A Fourth Movements in Entrepreneurship Book
Author: Daniel Hjorth,Chris Steyaert
Publisher: Edward Elgar Publishing
Category: Business & Economics
Stylish, bold, fiery, and full of zest, this book could well have been called Embodying Entrepreneurship . . . for perhaps the first time, we have a cultured, scholarly, in-the-flesh treatment of entrepreneurial life. Ranging from striptease to de Sade, the aboriginal to Christo, and the grotesque to the sublime, The Politics and Aesthetics of Entrepreneurship is a tantalizing and critically refreshing work throughout.
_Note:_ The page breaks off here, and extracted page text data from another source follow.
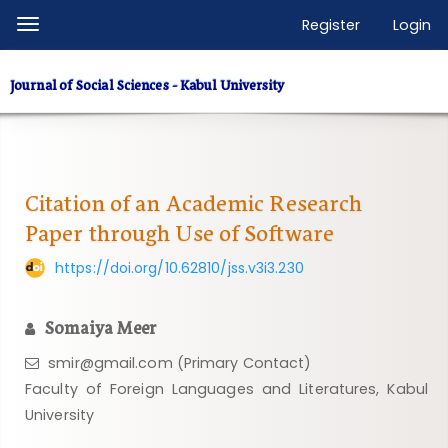
Quick
Register
Login
Toggle
jump
navigation
to
Journal of Social Sciences - Kabul University
page
content
Main
Navigation
Main
Citation of an Academic Research
Content
Paper through Use of Software
Sidebar
https://doi.org/10.62810/jss.v3i3.230
Somaiya Meer
smir@gmail.com (Primary Contact)
Faculty of Foreign Languages ​​and Literatures, Kabul
University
This one could easily become the bad boy book of entrepreneurial studies, given how strongly it challenges (slaps?) existing entrepreneurship studies. Daved Barry, Universidade Nova de Lisboa, Portugal Daniel Hjorth and Chris Steyaert make a unique contribution to management education. Their ability to illustrate complex ideas through theatre and visual media is outstanding and much appreciated by a wide audience. This book is no exception. Their insights into the nature of entrepreneurship are fresh and original. Their style of presentation is both rich and rewarding. This is a book to surprise you and it will. Heather Höpfl, University of Essex, UK . . . the four books comprising the series would certainly be a valuable addition to any entrepreneurship library. However, each book also stands alone as an individual purchase. Lorraine Warren, International Journal of Entrepreneurial Behaviour and Research This fourth book in the New Movements in Entrepreneurship series focuses on the politics and aesthetics of entrepreneurial processes, in order to shed light on entrepreneurial creation itself. Presenting original empirical material, the eminent contributors examine control and entrepreneurship in various organizational contexts. They go on to demonstrate how control can be exercised entrepreneurially, how art brings an entrepreneurial force into society, and how entrepreneurship operates by aesthetic moves. The need to move beyond the traditional focus on the economic and business implications of entrepreneurship is also discussed, as is the relevance of political and aesthetic theory to our understanding of entrepreneurship as a creative force. The book provides entrepreneurship studies with a new language, that in itself is an aesthetic effort with political implications, resulting in new theoretical, empirical and practical possibilities. It will prove a fascinating read for students, academics and researchers with an interest in entrepreneurship and management and creativity and aesthetics.